If you are using PyOpticL to design a research apparatus at another institution, please reach out to be registered as an official collaborator!

email: rniffenegger at umass dot edu

Join the Discord!

You can join with the link here: https://discord.gg/neykWFc5 Please tell us what you are working on and what you are trying to achieve with PyOpticL - you may find other researchers already working on a similar goal :) Please ensure you are using 2FA on Discord.


Types of contributions

Baseplates

Researchers using PyOpticL as a tool to build specific baseplates that may be isolated from a larger system

PyOpticL is a helpful tool for developing space efficient and performant optical subsystems. We recognize that some labs will leverage PyOpticL to achieve a limited scope of goals (e.g. a single baseplate to lock the frequency of a laser; a single baseplate to shutter a laser with an AOM, etc…)

In these cases, we are happy to add baseplate designs to a folder within the GitHub repository for 'one-off' designs. In order to push such a baseplate design, please consider the following guidelines:

  1. Check for duplication: Ensure your design is not already covered by an existing example

  2. Avoid custom parts: Use standard, modular components. PyOpticL's mission is to provide highly modular layout tools and a reliance on highly custom parts and mounts goes directly against its main purpose!

  3. Submit changes via fork: if you need to modify optomech.py, do so in a fork and submit a pull request once tested. ( See Modifying optomech.py below)

  4. Maintain Modularity: Every part should be a distinct element to ensure modularity and compatibility with other baseplate elements. Groups of elements automatically become a new baseplate!

  5. Follow best practices:

    • Align with the optical table grid (Imperial or Metric)
    • Include an optical 'passthrough' so that plates can be chained together
    • Provide sufficient degrees of freedom for each component requiring precise optical alignment (this generally means that 2 kinematic mirrors are required before every precision aligned optic). Micro-optical designs may be exempt from this requirement.
  6. Comment your code: Describe your baseplates purpose and design logic.

  7. Submit improvements: If your baseplate improves an existing design, please contact us so that we can review and update the example baseplates!

Components

Researchers may want to submit additions to PyOpticL's bundled component library. These additions are only for general purpose components that are widely applicable and not specific to particular designs. Such application-specific components should be retained as external libraries.

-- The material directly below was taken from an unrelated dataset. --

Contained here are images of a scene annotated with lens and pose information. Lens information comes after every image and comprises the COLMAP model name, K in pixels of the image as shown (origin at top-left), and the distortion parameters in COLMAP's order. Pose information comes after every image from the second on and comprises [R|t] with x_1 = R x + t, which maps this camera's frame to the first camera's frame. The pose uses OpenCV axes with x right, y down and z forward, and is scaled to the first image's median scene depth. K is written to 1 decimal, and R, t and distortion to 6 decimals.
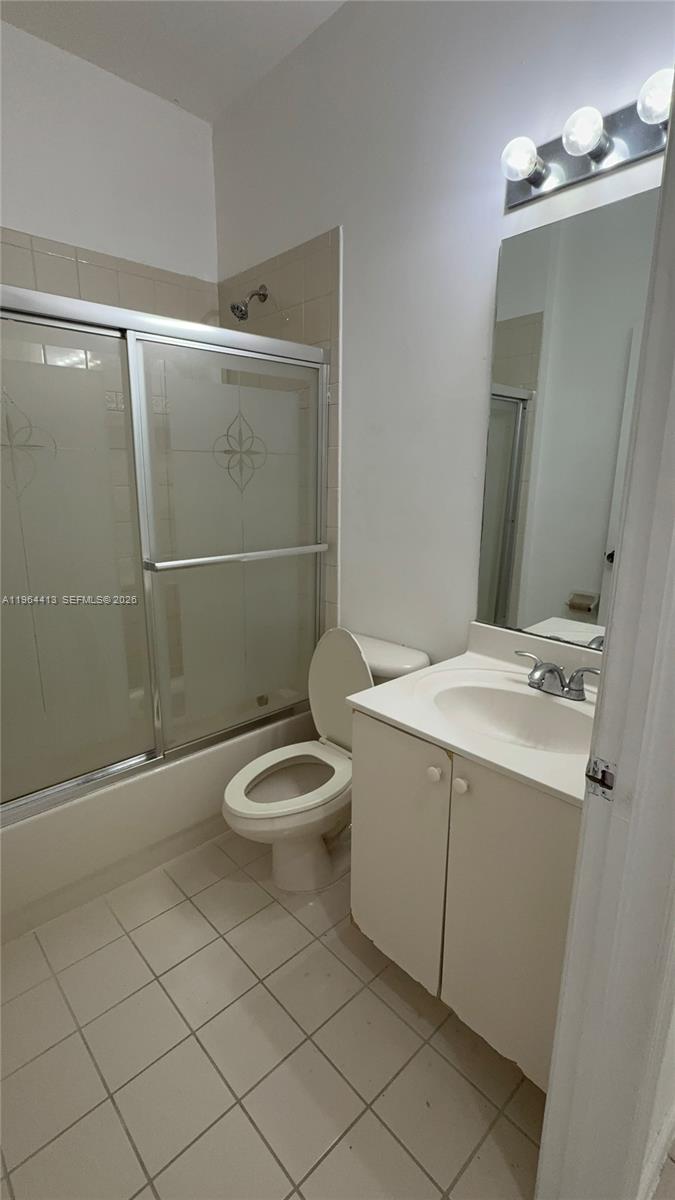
lens RADIAL K [[541.8, 0, 337.5], [0, 541.8, 600.0], [0, 0, 1]] dist [-0.000012, -0.000085]
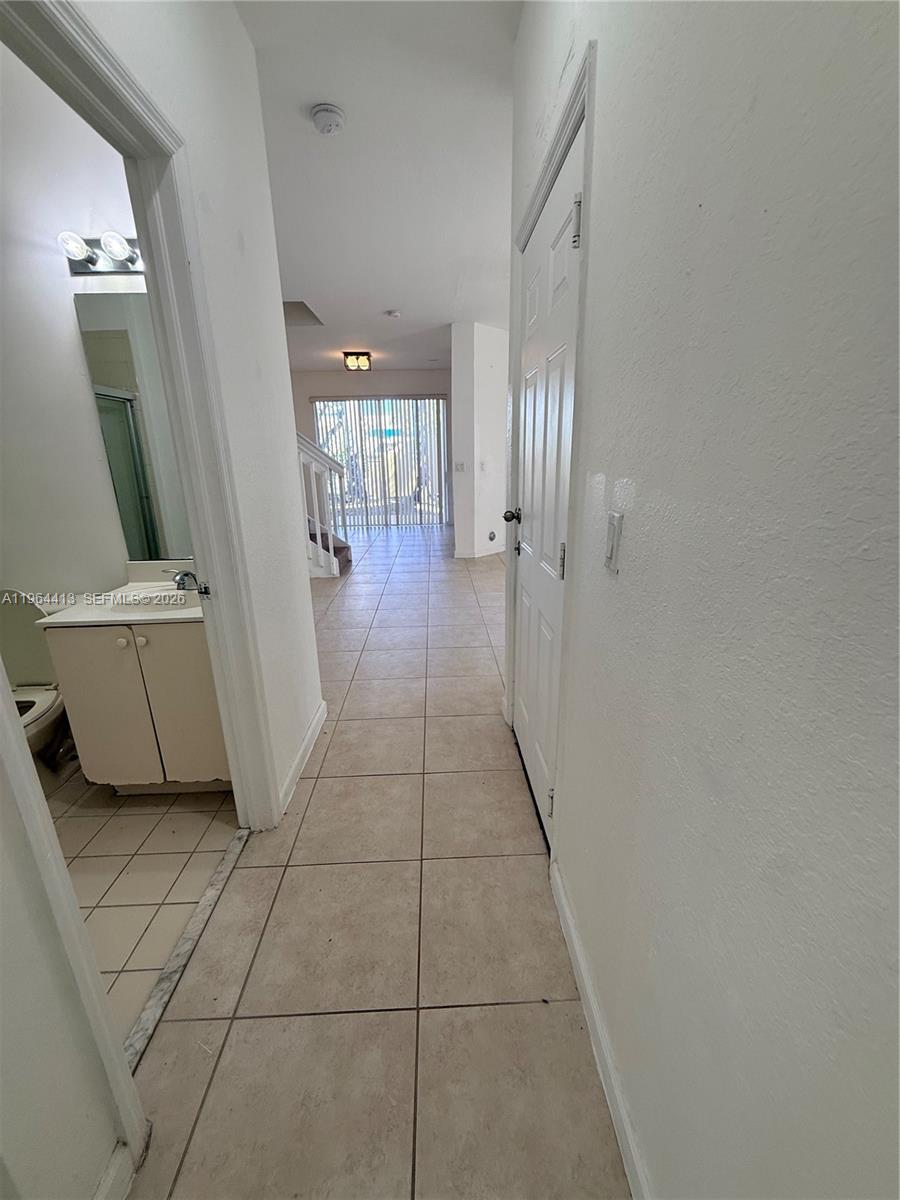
lens RADIAL K [[477.4, 0, 447.5], [0, 477.4, 596.6], [0, 0, 1]] dist [0.000077, -0.000069]
pose [[0.659155, -0.227808, 0.716671, -0.122384], [0.194550, 0.972226, 0.130105, 0.134326], [-0.726405, 0.053669, 0.685168, -0.493091]]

The optomech.py file is central to PyOpticL. It defines parts that are widely available or easy to 3D print. To keep collaboration and iteration simple:

  1. Use general, standard components: Name parts using manufacturer terminology

  2. Ensure Accuracy: Optical centers and angles must be carefully measured in CAD

  3. Ensure Modularity: New components should be self-contained and must not break or modify existing functionality

Large System Development

Larger systems should be structured as nested, modular subsystems composed of baseplates.

Best Practices:

  1. Hierarchy: Systems are composed of subsystems and subsystems are composed of baseplates etc.
  2. Modularity: Subsystems should be composed out of existing baseplates wherever possible to avoid duplicate plates and keep systems modular
  3. Interchangeability: Subsystems should have plates which "tap" power from a main "bus" line
  4. Grid Alignment:
    1. Align beam handoff between plates to the table grid.
    2. Even fiber couplers should respect the grid for modularity

How to Contribute

  1. JOIN THE DISCORD and let us know what you are working on!

  2. Fork the PyopticL repository

  3. Make local changes to the library

    a. Keep your changes contained to modular blocks of code that can be efficiently reviewed and merged

    b. Comment your code when appropriate and avoid overly verbose or LLM-generated code blocks

  4. When you have a working baseplate, components, etc. - submit a pull request and we will work with you to get it merged!